Zack's Kernel News
Zack's Kernel News
Zack Brown reports on fixing printk() bit by bit, kernel internationalization (or not), and kernel encryption and secure boot.
Fixing printk() Bit by Bit
The printk()
system call is an important way for the kernel to produce logs and other messages. The kernel doesn't use any standard library functions like printf()
, so it has to roll its own. But by all accounts, printk()
is a mess.
Recently, Sergey Senozhatsky tried to spruce it up a little and avoid some potential deadlocks. There was a whole range of deadlocks caused by printk()
recursing onto itself, and Sergey didn't want to touch any of those. But he said there were plenty of non-recursive deadlock scenarios that needed to be fixed.
Specifically, there were ways to deadlock the system in the output console, and printk()
would trigger those deadlocks by trying to write to the console.

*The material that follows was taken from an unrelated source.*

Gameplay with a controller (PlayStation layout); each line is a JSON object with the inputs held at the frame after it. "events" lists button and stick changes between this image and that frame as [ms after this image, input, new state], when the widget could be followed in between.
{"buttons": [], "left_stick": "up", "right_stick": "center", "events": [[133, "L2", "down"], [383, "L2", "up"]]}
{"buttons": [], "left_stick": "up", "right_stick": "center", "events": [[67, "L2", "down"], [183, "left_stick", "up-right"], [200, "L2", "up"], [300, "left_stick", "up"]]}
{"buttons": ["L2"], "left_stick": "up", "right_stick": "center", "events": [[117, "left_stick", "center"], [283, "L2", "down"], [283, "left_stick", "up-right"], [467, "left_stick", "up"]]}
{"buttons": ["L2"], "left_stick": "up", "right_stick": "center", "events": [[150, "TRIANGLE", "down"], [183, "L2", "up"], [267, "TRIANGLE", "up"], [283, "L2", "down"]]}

To fix some of these, Sergey wanted to introduce some new helper functions for the TTY (used to implement the console) and UART code (used to communicate asynchronously with the console).
Unfortunately, this would require updating every single serial driver to use the new helper functions. Also, it would only address deadlock issues involving particular types of kernel locks. But Sergey figured a partial fix was at least a beginning.
Alan Cox was not thrilled with Sergey's proposal. He felt that the fixes would add unnecessary code to parts of the kernel that needed to be as fast as possible. Alan felt that "printk
nowadays is already somewhat unreliable with all the perf related changes," so he favored a simpler approach that would simply defer trying to produce printk()
output if the lock wasn't available.
Sergey objected that Alan's idea wouldn't address deadlocks that had already been reported by users.
Meanwhile, Peter Zijlstra said that Alan had drastically understated the crappiness of printk()
. He said, "printk
is a steaming pile of @#$#@; unreliable doesn't even begin to cover it."
Petr Mladek, who had also been working with Sergey on this code, explained:
"This patch set adds yet another spin_lock
API. It behaves exactly as spin_lock_irqsafe()/spin_unlock_irqrestore()
but in addition it sets printk_context
.
Where printk_context
defines what printk
implementation is safe. We basically have four possibilities:
1. Normal (store in logbuf
; try to handle consoles)
2. Deferred (store in logbuf
; defer consoles)
3. Safe (store in per-CPU buffer, defer everything)
4. safe_nmi
(store in another per-CPU buffer; defer everything)
This patchset forces safe context around TTY and UART locks. In fact, the deferred context would be enough to prevent all the mentioned deadlocks."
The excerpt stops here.